- _Atividade A_:
Liste os clubes que, segundo o texto sobre a Taça da Liga, já conquistaram a prova.
- _Atividade B_:
Por favor, reproduza fielmente o trecho do texto sobre a Taça da Liga que vai de "Ainda que, mesmo" a "direta e concisa.".

- _Texto do exercício_:

Vista por muitos como uma prova premium, a edição 2024/25 da final four da Taça da Liga acabou mesmo por juntar em Leiria os quatros primeiros classificados da última edição do campeonato.

Sporting, FC Porto, Benfica e SC Braga, quatro dos seis clubes que já conquistaram a prova (Vitória FC e Moreirense foram os outros dois), preparam-se para disputar o primeiro troféu da temporada, num cenário que certamente fará as delícias de uma boa parte dos adeptos de futebol em Portugal.

Ainda que, mesmo para nós, jornalistas, seja desafiante cobrir este tipo de competições, propusemo-nos a um exercício ligeiramente diferente.

«E se, numa semana em que os holofotes estão apontados para o Estádio Municipal de Leiria e para os chamados grandes, fossemos conhecer o último classificado da divisão mais baixa da Associação de Futebol de Leiria?»

A premissa inicial estava bem delineada: a reportagem nunca teria um tom jocoso ou desprestigiante. Queríamos apenas conhecer a realidade do clube em questão, o trabalho que este faz e as dificuldades que enfrenta.

Uma rápida pesquisa na nossa base de dados e... eis o Avelarense.

Um clube feito pelas pessoas da terra

Mentiríamos se disséssemos que já nos tínhamos cruzado com o nome do Avelarense antes. Assim sendo, a nossa abordagem inicial com o presidente André Mendes foi direta e concisa.

[Dados de compreensão de gráficos]
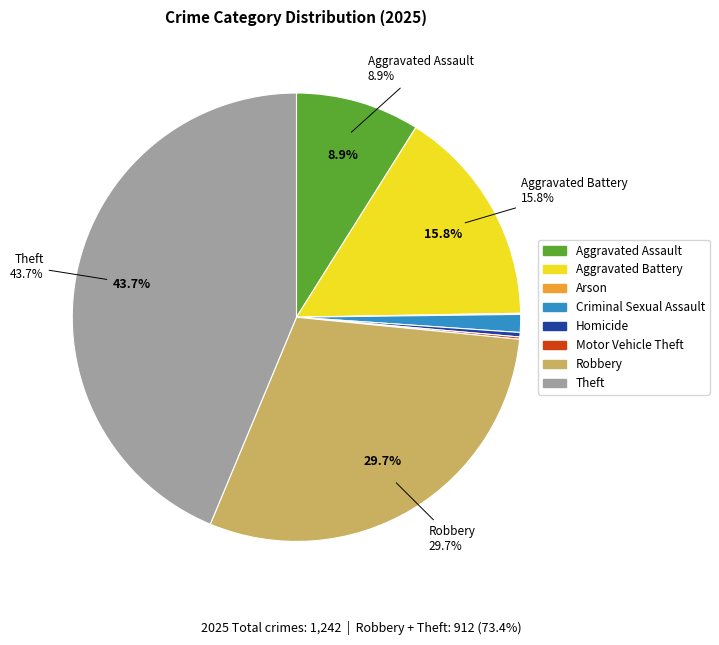

Is there any slice that represents more than half of the pie?

No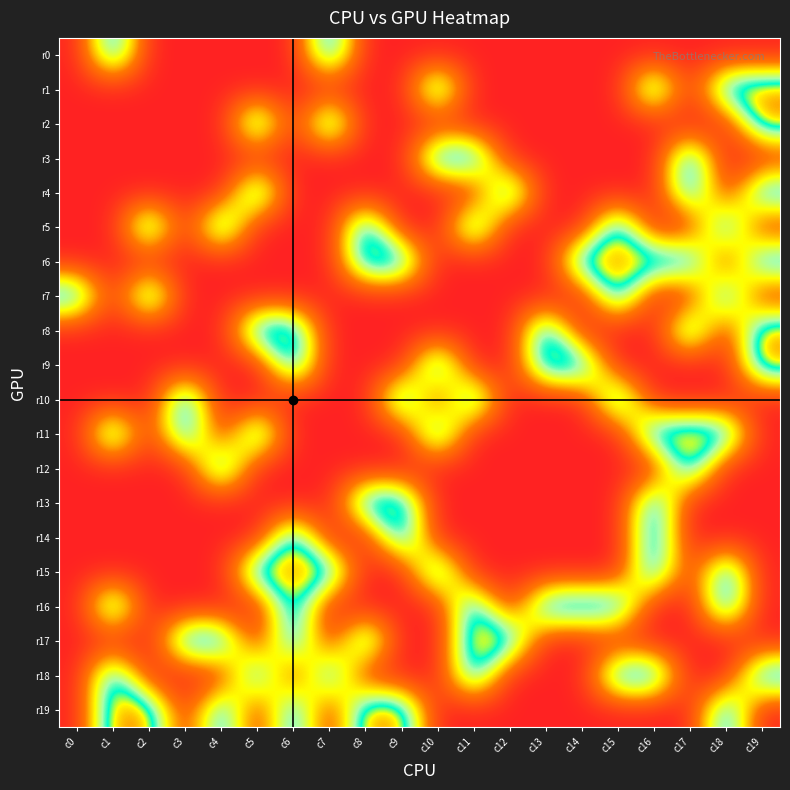

Reading left to right, extract all data points from this chart.

r0: c0=0	c1=1	c2=0	c3=0	c4=0	c5=0	c6=0	c7=1	c8=0	c9=0	c10=0	c11=0	c12=0	c13=0	c14=0	c15=0	c16=0	c17=0	c18=0	c19=0
r1: c0=0	c1=0	c2=0	c3=0	c4=0	c5=0	c6=0	c7=0	c8=0	c9=0	c10=1	c11=0	c12=0	c13=0	c14=0	c15=0	c16=1	c17=0	c18=1	c19=1
r2: c0=0	c1=0	c2=0	c3=0	c4=0	c5=1	c6=0	c7=1	c8=0	c9=0	c10=0	c11=0	c12=0	c13=0	c14=0	c15=0	c16=0	c17=0	c18=0	c19=1
r3: c0=0	c1=0	c2=0	c3=0	c4=0	c5=0	c6=0	c7=0	c8=0	c9=0	c10=1	c11=1	c12=0	c13=0	c14=0	c15=0	c16=0	c17=1	c18=0	c19=0
r4: c0=0	c1=0	c2=0	c3=0	c4=0	c5=1	c6=0	c7=0	c8=0	c9=0	c10=0	c11=0	c12=1	c13=0	c14=0	c15=0	c16=0	c17=1	c18=0	c19=1
r5: c0=0	c1=0	c2=1	c3=0	c4=1	c5=0	c6=0	c7=0	c8=1	c9=0	c10=0	c11=1	c12=0	c13=0	c14=0	c15=1	c16=0	c17=0	c18=1	c19=0
r6: c0=0	c1=0	c2=0	c3=0	c4=0	c5=0	c6=0	c7=0	c8=1	c9=1	c10=0	c11=0	c12=0	c13=0	c14=1	c15=1	c16=1	c17=1	c18=0	c19=1
r7: c0=1	c1=0	c2=1	c3=0	c4=0	c5=0	c6=0	c7=0	c8=0	c9=0	c10=0	c11=0	c12=0	c13=0	c14=0	c15=1	c16=0	c17=0	c18=1	c19=0
r8: c0=0	c1=0	c2=0	c3=0	c4=0	c5=1	c6=1	c7=0	c8=0	c9=0	c10=0	c11=0	c12=0	c13=1	c14=0	c15=0	c16=0	c17=1	c18=0	c19=1
r9: c0=0	c1=0	c2=0	c3=0	c4=0	c5=0	c6=1	c7=0	c8=0	c9=0	c10=1	c11=0	c12=0	c13=1	c14=1	c15=0	c16=0	c17=0	c18=0	c19=1
r10: c0=0	c1=0	c2=0	c3=1	c4=0	c5=0	c6=0	c7=0	c8=0	c9=1	c10=0	c11=1	c12=0	c13=0	c14=0	c15=1	c16=0	c17=0	c18=0	c19=0
r11: c0=0	c1=1	c2=0	c3=1	c4=0	c5=1	c6=0	c7=0	c8=0	c9=0	c10=1	c11=0	c12=0	c13=0	c14=0	c15=0	c16=1	c17=1	c18=1	c19=0
r12: c0=0	c1=0	c2=0	c3=0	c4=1	c5=0	c6=0	c7=0	c8=0	c9=0	c10=0	c11=0	c12=0	c13=0	c14=0	c15=0	c16=0	c17=1	c18=0	c19=0
r13: c0=0	c1=0	c2=0	c3=0	c4=0	c5=0	c6=0	c7=0	c8=1	c9=1	c10=0	c11=0	c12=0	c13=0	c14=0	c15=0	c16=1	c17=0	c18=0	c19=0
r14: c0=0	c1=0	c2=0	c3=0	c4=0	c5=0	c6=1	c7=0	c8=0	c9=1	c10=0	c11=0	c12=0	c13=0	c14=0	c15=0	c16=1	c17=0	c18=0	c19=0
r15: c0=0	c1=0	c2=0	c3=0	c4=0	c5=1	c6=1	c7=1	c8=0	c9=0	c10=1	c11=0	c12=0	c13=0	c14=0	c15=0	c16=1	c17=0	c18=1	c19=0
r16: c0=0	c1=1	c2=0	c3=0	c4=0	c5=0	c6=1	c7=0	c8=0	c9=0	c10=0	c11=1	c12=0	c13=1	c14=1	c15=1	c16=0	c17=0	c18=1	c19=0
r17: c0=0	c1=0	c2=0	c3=1	c4=1	c5=0	c6=1	c7=0	c8=1	c9=0	c10=0	c11=1	c12=1	c13=0	c14=0	c15=0	c16=0	c17=0	c18=0	c19=0
r18: c0=0	c1=1	c2=0	c3=0	c4=0	c5=1	c6=0	c7=1	c8=0	c9=0	c10=0	c11=1	c12=0	c13=0	c14=0	c15=1	c16=1	c17=0	c18=0	c19=1
r19: c0=0	c1=1	c2=1	c3=0	c4=1	c5=0	c6=1	c7=0	c8=1	c9=1	c10=0	c11=0	c12=0	c13=0	c14=0	c15=0	c16=0	c17=0	c18=1	c19=0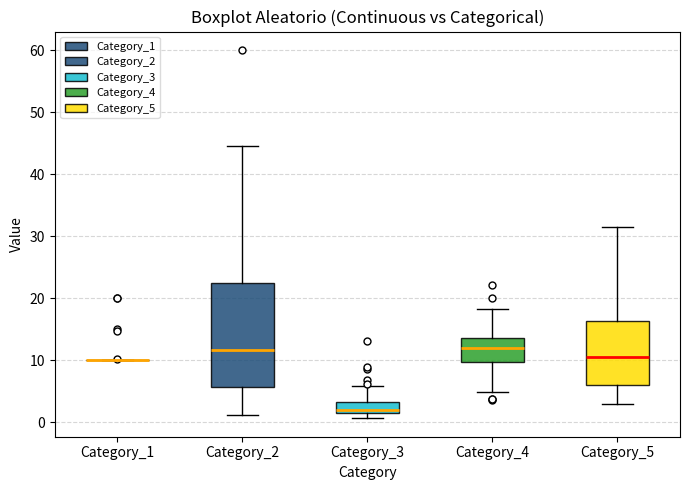

Reading left to right, read every box against the y-axis: the position of its median line, the range the box covers, and the ends of its whiskers. The values are not printed on the chart, so give them approximately, as read against the axis.

Category_1: box collapsed to a line at 10, whiskers 10 to 10
Category_2: median 12, box 6 to 22, whiskers 1 to 44
Category_3: median 2, box 1 to 3, whiskers 1 (just below the box's lower edge) to 6
Category_4: median 12, box 10 to 14, whiskers 5 to 18
Category_5: median 10, box 6 to 16, whiskers 3 to 31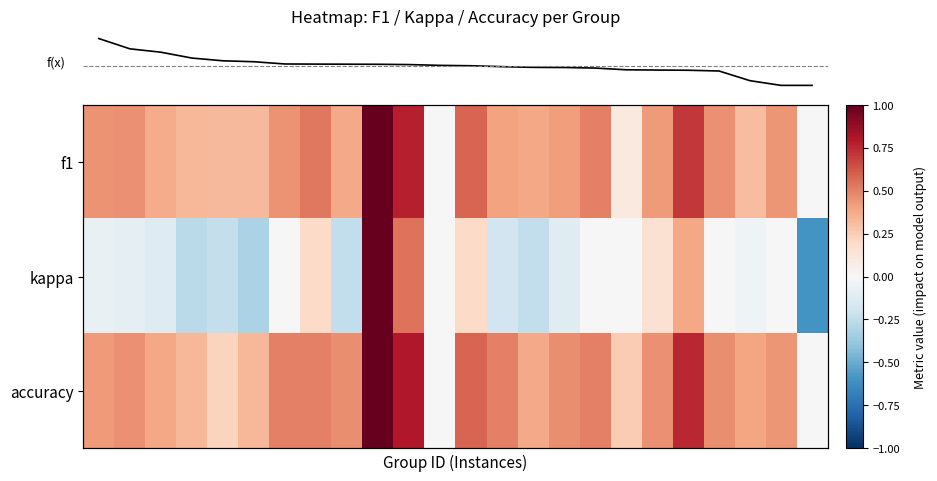

How many series are shown in this chart?

3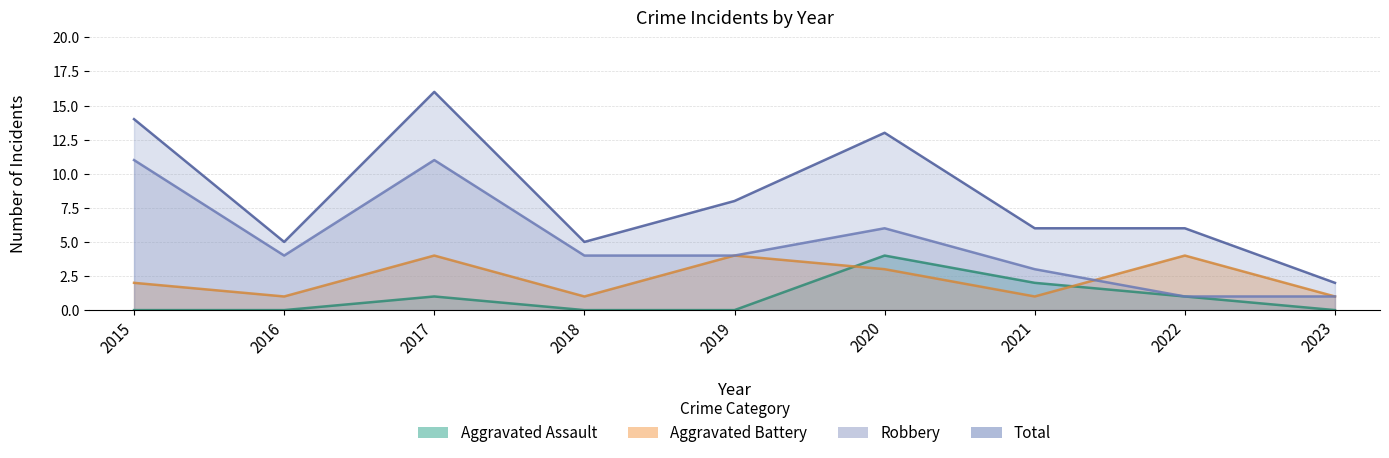

Which series has the widest spread of values?

Total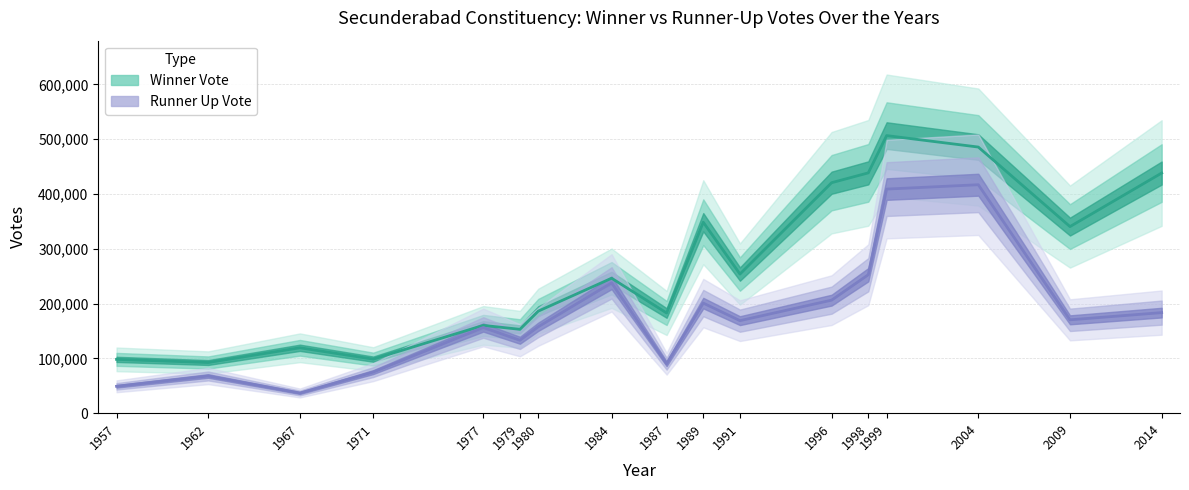

At which label does Winner Vote first exceed 246309?

1989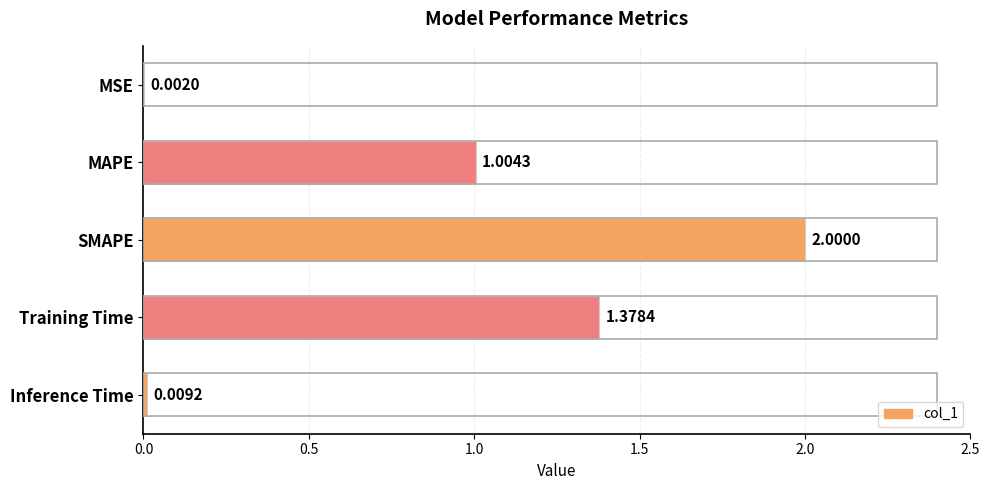

What is the sum of all values?

4.4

- _Resposta do exercício A_:
Sporting, FC Porto, Benfica, SC Braga, Vitória FC e Moreirense.

- _Resposta do exercício B_:
Ainda que, mesmo para nós, jornalistas, seja desafiante cobrir este tipo de competições, propusemo-nos a um exercício ligeiramente diferente.

«E se, numa semana em que os holofotes estão apontados para o Estádio Municipal de Leiria e para os chamados grandes, fossemos conhecer o último classificado da divisão mais baixa da Associação de Futebol de Leiria?»

A premissa inicial estava bem delineada: a reportagem nunca teria um tom jocoso ou desprestigiante. Queríamos apenas conhecer a realidade do clube em questão, o trabalho que este faz e as dificuldades que enfrenta.

Uma rápida pesquisa na nossa base de dados e... eis o Avelarense.

Um clube feito pelas pessoas da terra

Mentiríamos se disséssemos que já nos tínhamos cruzado com o nome do Avelarense antes. Assim sendo, a nossa abordagem inicial com o presidente André Mendes foi direta e concisa.